那是他准备给顾言的现金。
顾言竟然把钱留在了这里。
可是,那个用来装现金的黑色大号旅行箱,却消失了。
一个可怕的想法在两人脑海中同时炸开。
顾言根本不是来捐骨髓的,他从一开始的目标,就是钱和……
带走药药!
“报警!快报警!”
裴珩的拳头攥得咯咯作响,大声的下达命令,手指因为愤怒而剧烈颤抖。
……
与此同时,一处偏僻的私人港口。
海风带着咸腥的湿气扑面而来,一个男人拖着一个沉重的黑色旅行箱,在夜色中匆匆走来。
正是顾言。
陈妍茜早已等在岸边,见他来了,脸上露出一丝担忧:“一会偷渡的船就到了,你刚给药药捐了骨髓,这么快就出院,身体能受得了吗?”
顾言的脸上浮现出一抹嘲讽的冷笑,“捐骨髓?陈妍茜,你未免也太天真了。”
他停下脚步,眼神冰冷:“想让我为裴珩和江沐霖的女儿伤害我自己的身体?做梦!我怎么可能为了那个小杂种,拿我自己的健康开玩笑。”
陈妍茜如遭五雷轰顶,整个人都僵住了。
她难以置信地看着顾言,“你……你没捐?那你把药药带到哪里去了?顾言,虎毒尚不食子啊!她也是你的女儿,你这样做是逼着她去死!”
“女儿?”
顾言像是听到了天大的笑话,一把抓住她的手腕,“我再说一遍,那个病殃殃的小东西,现在已经是裴珩的女儿!如果你还想念着她,那你就留在这里,不用跟我去国外了!”
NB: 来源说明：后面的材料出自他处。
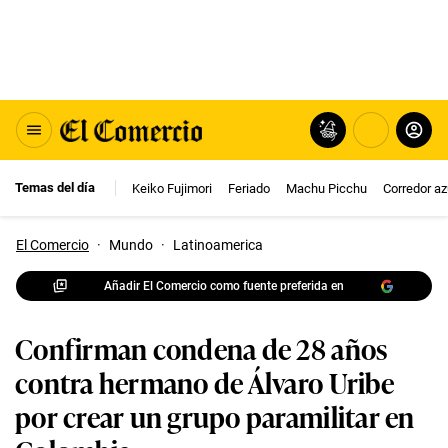
Temas del día
Keiko Fujimori
Feriado
Machu Picchu
Corredor az
El Comercio
·
Mundo
·
Latinoamerica
Añadir El Comercio como fuente preferida en
Confirman condena de 28 años
contra hermano de Álvaro Uribe
por crear un grupo paramilitar en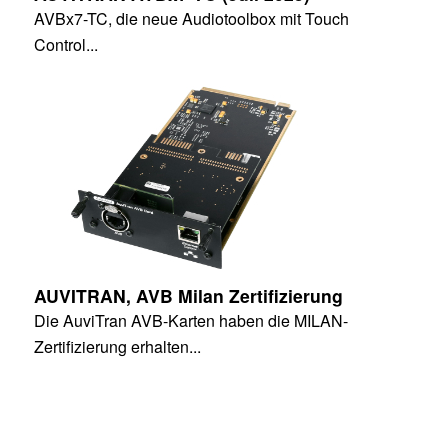
AVBx7-TC, die neue Audiotoolbox mit Touch
Control...
AUVITRAN, AVB Milan Zertifizierung
Die AuviTran AVB-Karten haben die MILAN-
Zertifizierung erhalten...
就在这时,远处传来一声汽笛,一艘破旧的渔船在夜幕的掩护下,缓缓靠向了岸边。
顾言不再理会她,甩开她的手,提着行李箱急忙朝着船上走去。
陈妍茜站在原地,泪水汹涌而出。
最终擦干眼泪,咬了咬牙,还是跟了上去。
看着她跟上来的身影,顾言的嘴角勾起一抹冷笑。
船舱里弥漫着一股浓重的机油和鱼腥味,狭窄的房间里只有一张摇摇晃晃的铁板床。
顾言将行李箱随手放在床边,便觉得胸口发闷,对陈妍茜说:“我出去抽根烟。”
陈妍茜叹了口气,也跟着走了出去,想吹吹海风。
狭小的船舱内,瞬间只剩下行李箱和轻微的海浪声。
几分钟后,那只黑色的行李箱侧面的拉链,忽然从内部被一点一点艰难地拉开了。
一个瘦小的身子从箱子里小心翼翼地探出头来,正是药药。